安保関連法案が、もうすぐ参議院本会議で可決され成立する(多分)。
審議が始まる前から言われていたことだけど、現行の10本の法律の改正案を一括にまとめて平和安全法制整備法案1本にして、プラス国際平和支援法案1本を一緒に審議するってのが、やっぱり無謀だったんじゃないの?改正案と言ったって、結局11本の法案の審議を、たった数ヶ月でやるなんて。

日本防衛のためのアメリカのイージス艦を、日本が守れないのはおかしい(そもそも世界最強の米軍を、日本が守るなんて状況があり得ないとか言われてたけど、戦場では何が起こるかわからないから、案外そういう機会が訪れるかも)って話と、世界中のどこへでも後方支援のために自衛隊を出すとか、PKO任務の拡大とかって話を、一緒に審議するから、ただでさえ日本独自の限定的集団的自衛権とか、後方支援は武力行使と一体化しないとか言われてわけわかんないのに、余計こんがらがってしまった気がする。


国の安全保障を考えるのが仕事の一部という人たち(安倍首相始めとする政権担当してる方々と、国会議員の方々)にはわからないかもしれないけど、いくら国の基本的重要問題だとか言われたって、普通に仕事したり生活してる人たちには、突っ込まれた質問されると、法案提出者のくせに答弁が二転三転するような法案を、いっぺんに11本、たった3、4ヶ月で理解を深めてくださいなんて、かなり無理筋。

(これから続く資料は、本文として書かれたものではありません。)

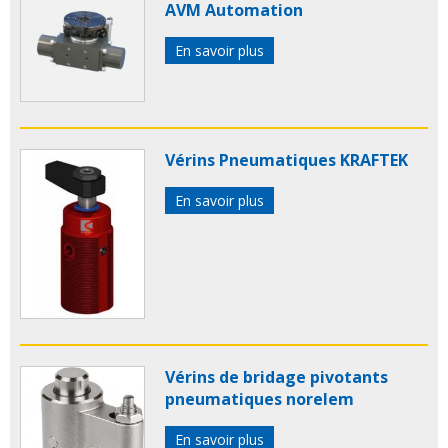
AVM Automation
En savoir plus
Vérins Pneumatiques KRAFTEK
En savoir plus
Vérins de bridage pivotants
pneumatiques norelem
En savoir plus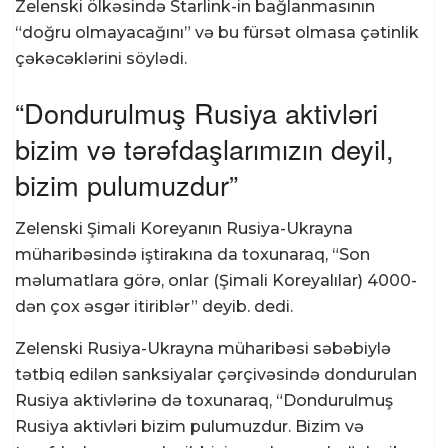
Zelenski ölkəsində Starlink-in bağlanmasının
“doğru olmayacağını” və bu fürsət olmasa çətinlik
çəkəcəklərini söylədi.
“Dondurulmuş Rusiya aktivləri
bizim və tərəfdaşlarımızın deyil,
bizim pulumuzdur”
Zelenski Şimali Koreyanın Rusiya-Ukrayna
müharibəsində iştirakına da toxunaraq, “Son
məlumatlara görə, onlar (Şimali Koreyalılar) 4000-
dən çox əsgər itiriblər” deyib. dedi.
Zelenski Rusiya-Ukrayna müharibəsi səbəbiylə
tətbiq edilən sanksiyalar çərçivəsində dondurulan
Rusiya aktivlərinə də toxunaraq, “Dondurulmuş
Rusiya aktivləri bizim pulumuzdur. Bizim və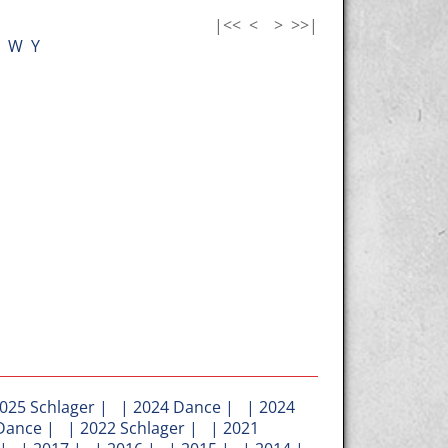
|<<
<
>
>>|
W
Y
025 Schlager
| |
2024 Dance
| |
2024
Dance
| |
2022 Schlager
| |
2021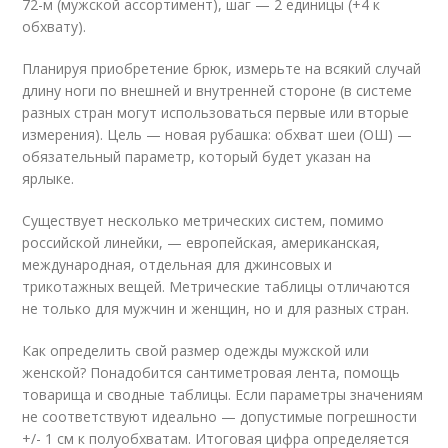
72-м (мужской ассортимент), шаг — 2 единицы (+4 к
обхвату).
Планируя приобретение брюк, измерьте на всякий случай
длину ноги по внешней и внутренней стороне (в системе
разных стран могут использоваться первые или вторые
измерения). Цель — новая рубашка: обхват шеи (ОШ) —
обязательный параметр, который будет указан на
ярлыке.
Существует несколько метрических систем, помимо
российской линейки, — европейская, американская,
международная, отдельная для джинсовых и
трикотажных вещей. Метрические таблицы отличаются
не только для мужчин и женщин, но и для разных стран.
Как определить свой размер одежды мужской или
женской? Понадобится сантиметровая лента, помощь
товарища и сводные таблицы. Если параметры значениям
не соответствуют идеально — допустимые погрешности
+/- 1 см к полуобхватам. Итоговая цифра определяется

1日24時間しかなくて、普通の人が、一体どれだけの時間を安保関連法案の理解に割けると思ってたんだろう。
最初から理解なんて求めてなかったとしか思えない。少なくても一般国民の理解は要らない。

 

昨日参院委員会で可決された後、佐藤正久議員(ヒゲの隊長ですね)がインタビューで、「国民の命と幸せな暮らしを守るために絶対必要な法案」とハッピーライフ法案であること繰り返していた。この、「国民の命と幸せな暮らし」ってフレーズを、この人や安倍首相、中谷防衛相の口から何度聞いたかわからないけど、聞くたびにイラっとくる。命も幸せな暮らしももちろん大事(多分今のとこ一番大事にしてると思う)なんだけど。

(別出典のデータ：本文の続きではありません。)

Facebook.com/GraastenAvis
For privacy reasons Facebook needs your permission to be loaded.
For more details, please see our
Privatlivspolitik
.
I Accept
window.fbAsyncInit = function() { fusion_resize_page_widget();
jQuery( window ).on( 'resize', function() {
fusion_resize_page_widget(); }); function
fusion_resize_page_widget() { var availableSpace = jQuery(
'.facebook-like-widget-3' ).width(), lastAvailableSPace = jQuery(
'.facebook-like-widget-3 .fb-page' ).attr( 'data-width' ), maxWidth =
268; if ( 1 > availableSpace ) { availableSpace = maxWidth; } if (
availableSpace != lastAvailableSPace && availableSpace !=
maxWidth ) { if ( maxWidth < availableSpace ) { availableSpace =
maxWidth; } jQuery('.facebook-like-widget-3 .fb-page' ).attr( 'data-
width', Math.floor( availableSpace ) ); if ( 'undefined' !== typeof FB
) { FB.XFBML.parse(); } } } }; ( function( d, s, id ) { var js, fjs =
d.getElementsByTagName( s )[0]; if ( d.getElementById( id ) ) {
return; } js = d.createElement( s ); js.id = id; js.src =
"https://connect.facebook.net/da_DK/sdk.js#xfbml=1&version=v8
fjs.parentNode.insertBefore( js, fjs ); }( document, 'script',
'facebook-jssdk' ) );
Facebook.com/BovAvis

多分、相手にわかってもらおうなんてまるで思わずに、言ってる言葉だからだ。まるで一昔前のロボットのような繰り返しの言い回しに聞こえてしまうから。
理解してもらいたいと言いながら、同じ言葉を言い続けることで、相手の頭にただ、無批判に自分の主張を刷り込もうとしているとしか思えない。
この人たちが作ろうとしてる日本の未来は、どういうものなんだろう。